• _How to complete this task_
The lines to return are the one containing "Scale: 8 nm per pixel | Task: Carry" and all that follow it in the entries below, duplicated exactly and nothing else.

Dataset entries:
^^^^^^^^^^^^^^^^

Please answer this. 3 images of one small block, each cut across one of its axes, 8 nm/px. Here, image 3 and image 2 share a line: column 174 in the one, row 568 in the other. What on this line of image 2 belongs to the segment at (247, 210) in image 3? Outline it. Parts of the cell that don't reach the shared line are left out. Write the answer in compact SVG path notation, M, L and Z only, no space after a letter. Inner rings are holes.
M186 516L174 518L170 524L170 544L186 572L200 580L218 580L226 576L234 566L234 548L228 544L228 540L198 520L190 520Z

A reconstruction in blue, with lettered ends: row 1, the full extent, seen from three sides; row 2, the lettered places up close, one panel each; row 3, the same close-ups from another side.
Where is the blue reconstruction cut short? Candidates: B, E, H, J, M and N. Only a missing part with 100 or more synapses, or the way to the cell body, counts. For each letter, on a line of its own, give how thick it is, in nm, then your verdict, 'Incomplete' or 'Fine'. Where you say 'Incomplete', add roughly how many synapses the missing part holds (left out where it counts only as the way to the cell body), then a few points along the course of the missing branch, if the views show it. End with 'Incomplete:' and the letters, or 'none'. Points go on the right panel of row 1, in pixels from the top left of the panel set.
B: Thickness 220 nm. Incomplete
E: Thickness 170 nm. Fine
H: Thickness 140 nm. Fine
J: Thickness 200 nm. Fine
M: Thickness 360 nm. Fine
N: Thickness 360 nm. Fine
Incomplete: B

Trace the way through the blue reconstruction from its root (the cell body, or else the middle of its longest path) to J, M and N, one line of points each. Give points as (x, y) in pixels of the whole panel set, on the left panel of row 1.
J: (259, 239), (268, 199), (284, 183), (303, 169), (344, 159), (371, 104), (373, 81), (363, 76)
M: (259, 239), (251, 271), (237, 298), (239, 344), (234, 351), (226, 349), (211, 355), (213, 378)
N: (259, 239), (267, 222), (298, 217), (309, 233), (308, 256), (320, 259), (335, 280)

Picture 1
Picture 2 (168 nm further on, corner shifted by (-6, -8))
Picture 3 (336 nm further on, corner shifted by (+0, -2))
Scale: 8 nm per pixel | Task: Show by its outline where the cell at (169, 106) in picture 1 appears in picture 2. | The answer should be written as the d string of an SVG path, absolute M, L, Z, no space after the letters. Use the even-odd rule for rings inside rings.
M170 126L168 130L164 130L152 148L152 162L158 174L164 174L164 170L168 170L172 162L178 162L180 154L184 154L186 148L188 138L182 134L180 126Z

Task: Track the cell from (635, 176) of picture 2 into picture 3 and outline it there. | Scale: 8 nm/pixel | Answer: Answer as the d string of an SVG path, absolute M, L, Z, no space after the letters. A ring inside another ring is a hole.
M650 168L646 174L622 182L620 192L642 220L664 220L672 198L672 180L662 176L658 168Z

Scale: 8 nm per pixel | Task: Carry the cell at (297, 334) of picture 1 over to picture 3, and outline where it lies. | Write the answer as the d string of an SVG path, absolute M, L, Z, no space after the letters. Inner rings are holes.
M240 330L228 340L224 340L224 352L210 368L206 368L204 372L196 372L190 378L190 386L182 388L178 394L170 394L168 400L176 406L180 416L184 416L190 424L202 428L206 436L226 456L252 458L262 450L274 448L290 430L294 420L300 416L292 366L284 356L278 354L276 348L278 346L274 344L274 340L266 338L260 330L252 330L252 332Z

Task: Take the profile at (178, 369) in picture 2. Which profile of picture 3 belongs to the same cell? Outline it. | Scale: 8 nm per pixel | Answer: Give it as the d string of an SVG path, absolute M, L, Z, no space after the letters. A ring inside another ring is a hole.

^^^^^^^^^^^^^^^^

• _Problem solution_
Scale: 8 nm per pixel | Task: Carry the cell at (297, 334) of picture 1 over to picture 3, and outline where it lies. | Write the answer as the d string of an SVG path, absolute M, L, Z, no space after the letters. Inner rings are holes.
M240 330L228 340L224 340L224 352L210 368L206 368L204 372L196 372L190 378L190 386L182 388L178 394L170 394L168 400L176 406L180 416L184 416L190 424L202 428L206 436L226 456L252 458L262 450L274 448L290 430L294 420L300 416L292 366L284 356L278 354L276 348L278 346L274 344L274 340L266 338L260 330L252 330L252 332Z

Task: Take the profile at (178, 369) in picture 2. Which profile of picture 3 belongs to the same cell? Outline it. | Scale: 8 nm per pixel | Answer: Give it as the d string of an SVG path, absolute M, L, Z, no space after the letters. A ring inside another ring is a hole.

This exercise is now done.